There are as many as 27 students in some classes, Cudmore said, and parents are worried that's too much for a single teacher to handle.
Growing number of EAL students
There's also a concern over the influx of EAL students at the school.
"Parents are concerned seeing that the numbers of EAL students are very high and just wanting to make sure that they have the supports that they need," she said.
Cudmore said too many students in the classroom could mean having to repurpose spaces in the school like resource rooms into additional classrooms.
"That takes away from some of those extra resource areas that were supposed to be a benefit of having a new school where we could design some of those resource areas," she said.

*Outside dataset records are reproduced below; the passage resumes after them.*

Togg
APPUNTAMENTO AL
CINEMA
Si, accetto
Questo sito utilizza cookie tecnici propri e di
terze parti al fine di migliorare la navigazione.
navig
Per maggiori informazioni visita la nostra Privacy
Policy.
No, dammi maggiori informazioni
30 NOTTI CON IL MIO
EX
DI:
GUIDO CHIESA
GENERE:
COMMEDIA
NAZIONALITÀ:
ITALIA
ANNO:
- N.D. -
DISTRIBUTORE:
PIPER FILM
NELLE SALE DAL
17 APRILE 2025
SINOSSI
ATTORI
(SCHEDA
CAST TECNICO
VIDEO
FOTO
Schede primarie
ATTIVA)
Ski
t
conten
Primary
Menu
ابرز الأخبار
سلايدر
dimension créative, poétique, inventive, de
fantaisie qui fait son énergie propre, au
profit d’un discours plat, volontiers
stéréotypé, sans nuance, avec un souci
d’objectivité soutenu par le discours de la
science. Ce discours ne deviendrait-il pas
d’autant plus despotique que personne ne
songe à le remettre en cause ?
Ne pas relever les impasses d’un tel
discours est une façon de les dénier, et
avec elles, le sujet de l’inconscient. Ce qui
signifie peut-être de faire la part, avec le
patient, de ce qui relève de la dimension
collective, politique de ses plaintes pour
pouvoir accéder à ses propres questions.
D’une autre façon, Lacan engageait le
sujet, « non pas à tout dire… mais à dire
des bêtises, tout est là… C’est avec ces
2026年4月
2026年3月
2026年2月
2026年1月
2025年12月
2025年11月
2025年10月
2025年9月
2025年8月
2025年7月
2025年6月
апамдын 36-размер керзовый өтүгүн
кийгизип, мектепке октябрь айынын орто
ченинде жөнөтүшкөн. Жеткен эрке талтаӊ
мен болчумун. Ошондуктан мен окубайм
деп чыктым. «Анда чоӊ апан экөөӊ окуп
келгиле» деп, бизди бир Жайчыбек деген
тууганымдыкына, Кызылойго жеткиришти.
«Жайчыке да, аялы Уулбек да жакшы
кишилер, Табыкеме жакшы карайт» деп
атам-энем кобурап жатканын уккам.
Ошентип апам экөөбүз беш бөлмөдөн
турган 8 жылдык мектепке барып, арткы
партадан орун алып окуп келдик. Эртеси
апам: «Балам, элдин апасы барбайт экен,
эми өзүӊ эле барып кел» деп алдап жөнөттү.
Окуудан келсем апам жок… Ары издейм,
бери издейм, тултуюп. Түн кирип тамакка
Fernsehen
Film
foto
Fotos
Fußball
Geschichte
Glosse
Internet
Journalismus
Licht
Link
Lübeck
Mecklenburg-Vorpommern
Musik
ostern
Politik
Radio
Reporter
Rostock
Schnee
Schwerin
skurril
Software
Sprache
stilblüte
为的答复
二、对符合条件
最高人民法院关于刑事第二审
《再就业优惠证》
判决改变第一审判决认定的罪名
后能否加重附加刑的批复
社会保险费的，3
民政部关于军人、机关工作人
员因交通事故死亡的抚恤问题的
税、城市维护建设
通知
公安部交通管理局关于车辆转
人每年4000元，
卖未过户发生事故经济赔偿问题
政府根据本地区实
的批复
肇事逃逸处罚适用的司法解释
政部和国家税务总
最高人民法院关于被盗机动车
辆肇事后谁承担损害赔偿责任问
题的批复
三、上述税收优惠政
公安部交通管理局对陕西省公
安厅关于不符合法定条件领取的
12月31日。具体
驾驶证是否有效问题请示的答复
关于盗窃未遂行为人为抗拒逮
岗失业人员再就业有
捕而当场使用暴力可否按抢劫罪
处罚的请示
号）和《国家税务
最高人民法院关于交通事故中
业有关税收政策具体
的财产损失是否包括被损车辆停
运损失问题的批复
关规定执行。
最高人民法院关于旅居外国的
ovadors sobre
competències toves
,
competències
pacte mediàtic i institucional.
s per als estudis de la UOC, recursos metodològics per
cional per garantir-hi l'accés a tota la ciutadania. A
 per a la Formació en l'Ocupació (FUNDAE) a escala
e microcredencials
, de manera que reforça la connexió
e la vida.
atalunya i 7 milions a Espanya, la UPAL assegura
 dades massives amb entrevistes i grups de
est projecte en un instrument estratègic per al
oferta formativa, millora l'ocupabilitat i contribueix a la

"We just want to make sure that the dialogue continues, and that the issue is raised that there still is a capacity problem at Spring Park School."
Public Schools Branch trying to meet demand
Parker Grimmer of the Public Schools Branch says the student population is currently under capacity but that enrolment is a little higher than anticipated following the school review.
"Where people move to and decide to reside, that's something we can't always be in control of, but we can certainly be in control of the supports for success we have for the schools they attend," he said.
The school has eight new English language teachers and 15 new staff in total, which Grimmer said should ease the strain on resources in previous years.
More resources for EAL students
Grimmer said the Functional Language Program has been introduced to meet the demand of the growing number of EAL students in the area.
"We're always working to ensure that we have the supports for students," he said.
"There are classroom composition challenges. It's not so much the numbers in these classrooms as it is the composition ... [Teachers] are trying to develop their lessons not only around the subject areas but also about whether there's comprehension of their messages."
Possibility for future rezoning
As for the student population, Grimmer said his department is in talks with staff administration at Spring Park Elementary about the effectiveness of rezoning.
"We need to assess and review whether we've been successful in that. It's possible that there will be another process down the road that will address any of these," he said.
"If we come out of this and say we didn't get where we needed to get to, these challenges were not addressed, I suppose that that's an approach that could be taken."